As IoT becomes a massive market composed of billions of connections securing it involves an enormous and continuously growing threat surface and raised stakes. Consequences extend far beyond initial breaches to what is done with stolen data and the reputational damage that is caused.
Research by security specialist, Kaspersky, has uncovered that more than 1.5 billion attacks have occurred against IoT devices in the first six months of 2021. The firm’s telemetry data, which it draws from its honeypots that collect attack information, has shown that cyberattacks on IoT devices have increased by more than 100% since the previous half-year. The IoT industry is trying to be proactive and put security in place from the very start of deployments because it is well understood that the promise of IoT won’t be achieved if trust is lost. IoT relies on users putting their data, hardware and processes in its hands in order to provide improved experiences, greater revenue and enhanced efficiency. If it is perceived as insecure, adoption will be slower and more cautious, with innovation correspondingly delayed.

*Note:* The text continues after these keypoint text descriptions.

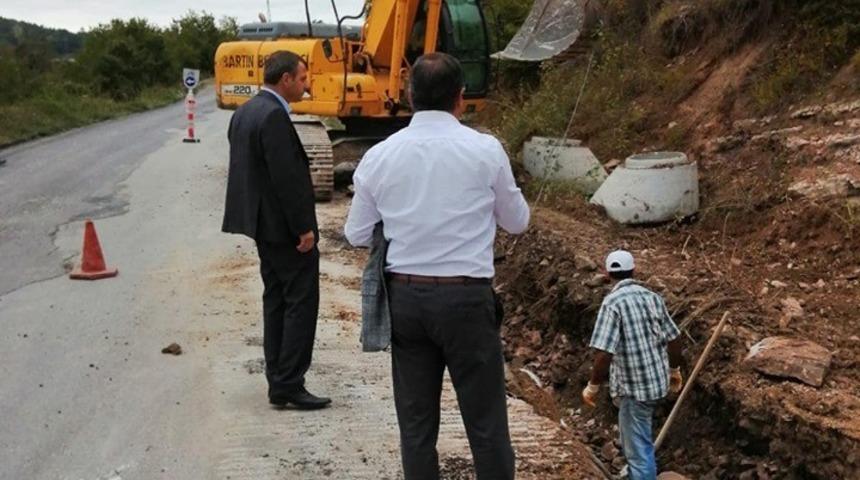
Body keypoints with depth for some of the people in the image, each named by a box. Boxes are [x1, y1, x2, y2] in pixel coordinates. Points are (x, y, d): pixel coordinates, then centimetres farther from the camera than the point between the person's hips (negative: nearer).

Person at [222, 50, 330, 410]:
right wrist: (304, 228, -19)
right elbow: (287, 177, -23)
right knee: (302, 302, -2)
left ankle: (278, 383, 20)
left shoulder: (245, 112, 12)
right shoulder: (274, 117, -19)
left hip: (263, 223, 10)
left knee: (276, 300, 14)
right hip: (285, 227, -10)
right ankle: (289, 384, 1)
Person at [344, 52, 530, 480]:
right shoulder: (485, 150, -7)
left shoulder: (379, 156, -1)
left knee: (416, 424, 12)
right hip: (466, 299, -3)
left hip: (404, 297, 3)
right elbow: (517, 221, 6)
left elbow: (357, 234, 7)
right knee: (486, 423, 7)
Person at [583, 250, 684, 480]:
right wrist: (674, 370, 25)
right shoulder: (653, 297, 3)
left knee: (638, 449, 1)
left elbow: (604, 353, -23)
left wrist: (593, 386, -10)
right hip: (656, 379, 8)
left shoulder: (613, 302, -18)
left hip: (633, 386, -7)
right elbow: (673, 340, 9)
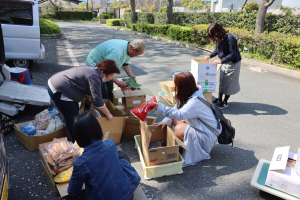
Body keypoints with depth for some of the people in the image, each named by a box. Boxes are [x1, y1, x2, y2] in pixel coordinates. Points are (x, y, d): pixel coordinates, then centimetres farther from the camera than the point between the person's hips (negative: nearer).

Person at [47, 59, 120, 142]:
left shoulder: (93, 70, 10)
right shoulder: (94, 77, -21)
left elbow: (90, 92, 21)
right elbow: (97, 100, -23)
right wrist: (108, 114, -10)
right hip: (57, 91, -11)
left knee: (75, 111, 18)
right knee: (73, 119, -4)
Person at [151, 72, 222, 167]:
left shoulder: (196, 101, -32)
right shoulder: (190, 95, -2)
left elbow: (180, 114, -43)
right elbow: (177, 109, 6)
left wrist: (160, 107, -46)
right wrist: (165, 121, -3)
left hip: (208, 134, -9)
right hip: (200, 127, 9)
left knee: (179, 130, -24)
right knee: (175, 121, 0)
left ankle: (200, 154, -5)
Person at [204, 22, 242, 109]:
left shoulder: (230, 38, -26)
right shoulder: (219, 38, -2)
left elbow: (232, 54, -27)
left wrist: (221, 61, -33)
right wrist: (210, 56, -1)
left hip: (233, 63, -8)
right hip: (224, 62, 8)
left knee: (229, 82, 1)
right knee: (222, 80, 14)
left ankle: (225, 102, 13)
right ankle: (219, 99, 26)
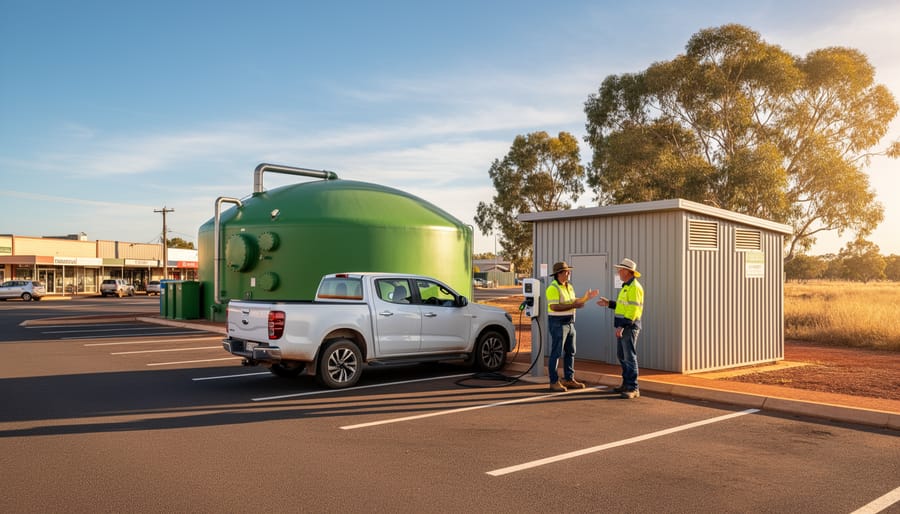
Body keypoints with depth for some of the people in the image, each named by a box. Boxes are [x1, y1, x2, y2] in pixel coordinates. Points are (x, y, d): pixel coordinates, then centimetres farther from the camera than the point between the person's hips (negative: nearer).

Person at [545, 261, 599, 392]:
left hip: (569, 323, 9)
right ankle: (554, 382, 3)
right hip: (558, 323, -9)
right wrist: (573, 306, -26)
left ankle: (569, 379, 21)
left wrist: (586, 298, 9)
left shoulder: (569, 286, 12)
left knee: (570, 352, 12)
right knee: (556, 353, -4)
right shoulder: (553, 288, -16)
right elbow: (554, 307, -24)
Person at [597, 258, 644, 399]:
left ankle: (633, 389, -6)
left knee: (630, 357, -9)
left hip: (629, 326, -10)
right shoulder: (626, 286, 17)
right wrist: (608, 303, 20)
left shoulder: (634, 287, -15)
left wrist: (622, 326, -25)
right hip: (623, 326, 10)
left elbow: (633, 309, -22)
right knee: (621, 356, 14)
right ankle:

“It is vital for the trustworthiness of the Internet of Things (IoT) that we take a secure-by-design approach by properly protecting and processing the credentials used to secure data exchange between the IoT device and the cloud,” Ian Pannell, the chief engineer at GSMA, has said. “Otherwise, enterprises will not be able to rely on the quality, accuracy or integrity of the data being collected, rendering it useless or even worse, dangerous.”
Alongside secure by design principles, one of the most important IoT security initiatives is improvements to the security of the connected device. Harnessing the security inherent in the secure element is an obvious answer, as is utilising the capabilities of the SIM, as it is mandated for achieving best in class authentication to the cellular networks.. However, all the while the SIM was a removable component, an IoT device manufacturer or deployer couldn’t rely on it being able to support additional features to achieve securing their IoT network and communications from the device to the IoT data aggregator or manager.
The arrival of the embedded SIM (eSIM) and integrated SIM (iSIM) solved this dependency by allowing additional security to be included and enabled in the SIM and then manufactured as a permanent fixed capability of the device for its life. This then ensures it is secure in operation once it automatically configures the connection at the point of deployment.
The IoT SAFE (IoT SIM Applet For Secure End-to-End Communication) has been developed by the mobile industry at GSMA to provide a common mechanism to secure IoT data communications, offering a repeatable and scalable approach on all types of SIM for original equipment manufacturers (OEMs). IoT SAFE uses the SIM as a miniature crypto-safe inside the device to securely establish a datagram transport layer security (D)TLS session with a corresponding application cloud or server. It provides a common application programme interface (API) for the SIM to be used as a root of trust by IoT devices and, in this way, can address the security challenge of provisioning millions of devices. The applet enables IoT devices to compute shared secrets and keep long-term keys secret and supports provisioning and credential management from a remote IoT security service.
However, improvements are needed in ease of deployment to encourage adoption of IoT SAFE. To achieve this, Kigen has created the Open IoT SAFE initiative by combining GSMA IoT SAFE with the IETF’s (Internet Engineering Task Force) Enrolment over Secure Transport publication (RFC 7030). This brings together two important principles:
- The use of the standard DTLS-secured IP channel, with the credentials securely injected into the device at the point of manufacture. This is used to establish a secure interface, over a device’s connectivity, to communicate with the cloud’s on-boarding service.
- The use of on-board key generation directly inside the device which remain in the secure, tamper-resistant element.
These principles eliminate complexity and effort by each party that wants to use the service and ensure that any device should be able to exchange any data across any network and securely exchange that data with a given enterprise on any cloud.
Security adoption stands or falls on the ease with which it can be deployed, managed and updated. Kigen’s Open IoT SAFE initiative offers simple, unified zero touch provisioning. This lowers the barriers to access hardware-based security for more effectively protecting credentials, with the use of open systems based on standards that do not demand complex integration. In addition, the initiative treats enterprise security credentials with the same level of protection as mobile network authentication credentials, bringing communications industry grade security to IoT.